## Dataset
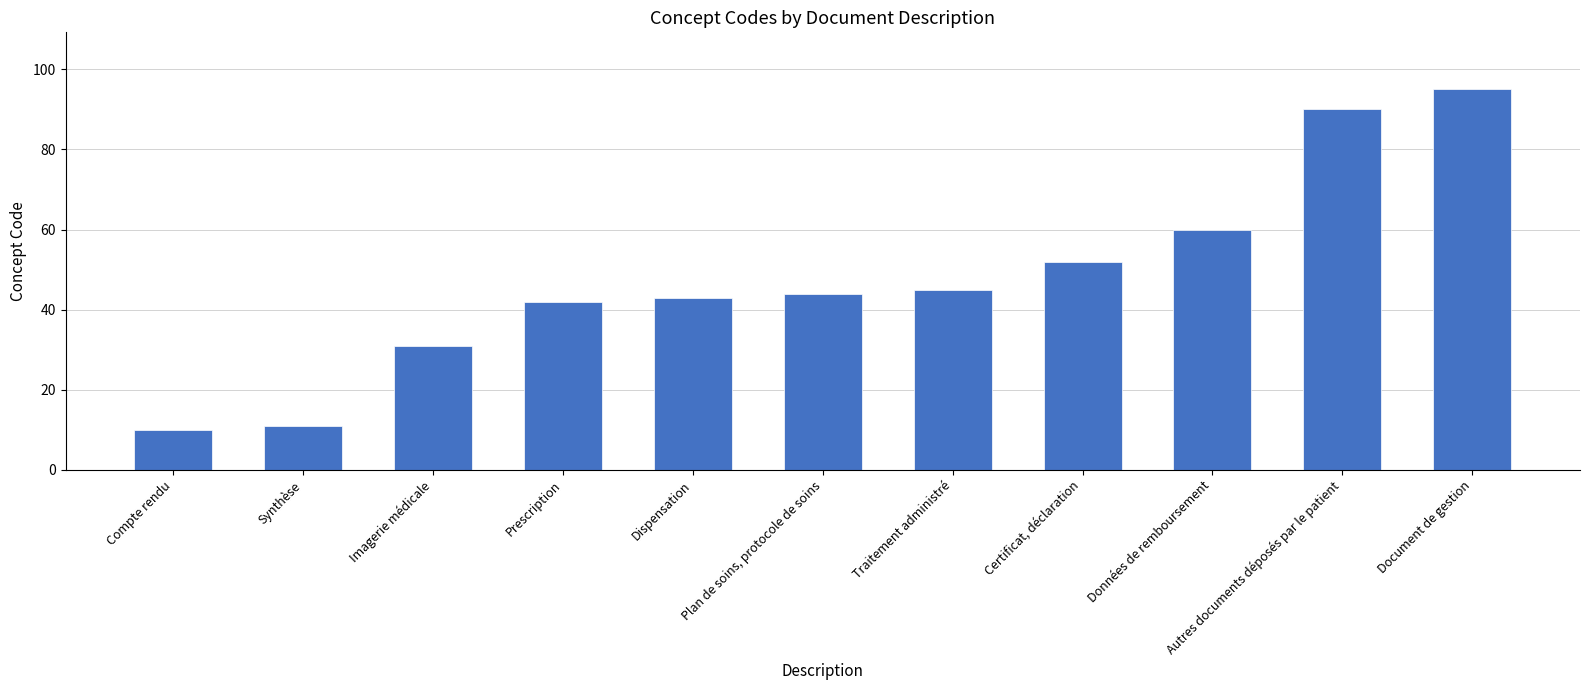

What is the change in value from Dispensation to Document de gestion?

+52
==
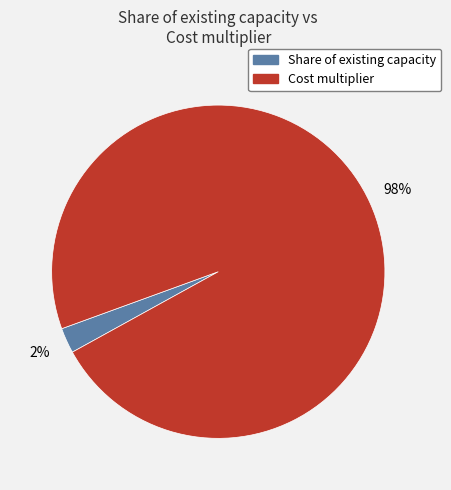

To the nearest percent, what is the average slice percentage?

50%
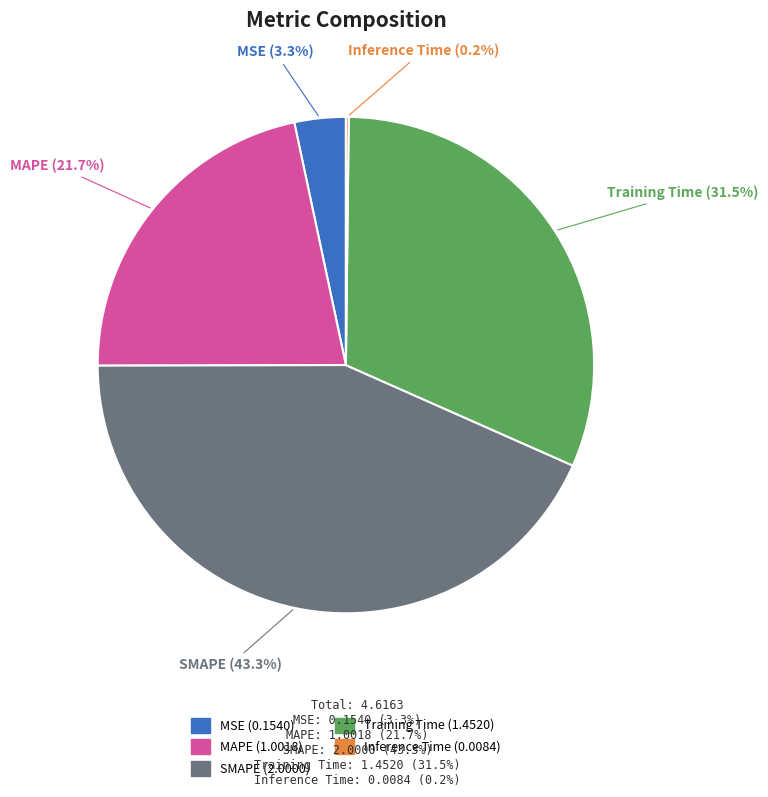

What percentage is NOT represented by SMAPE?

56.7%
==
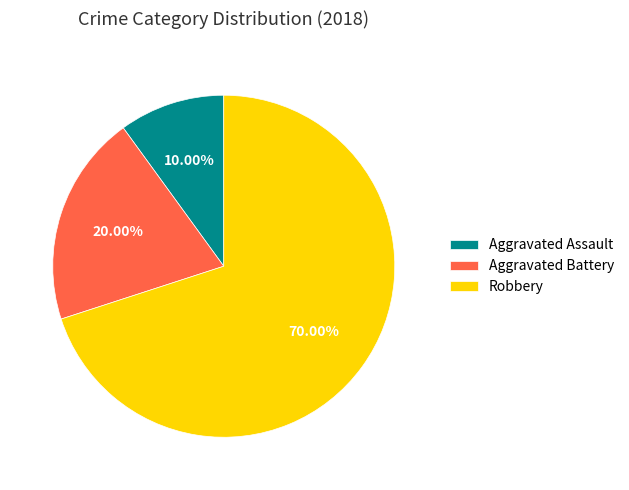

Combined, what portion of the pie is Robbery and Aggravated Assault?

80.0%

## Action item
Can you copy out the data from the line with "To the nearest" through the line with "What percentage is NOT represented by SMAPE?", word for word and with both of those lines included, but without the pictures?

## Task output
To the nearest percent, what is the average slice percentage?

50%

What percentage is NOT represented by SMAPE?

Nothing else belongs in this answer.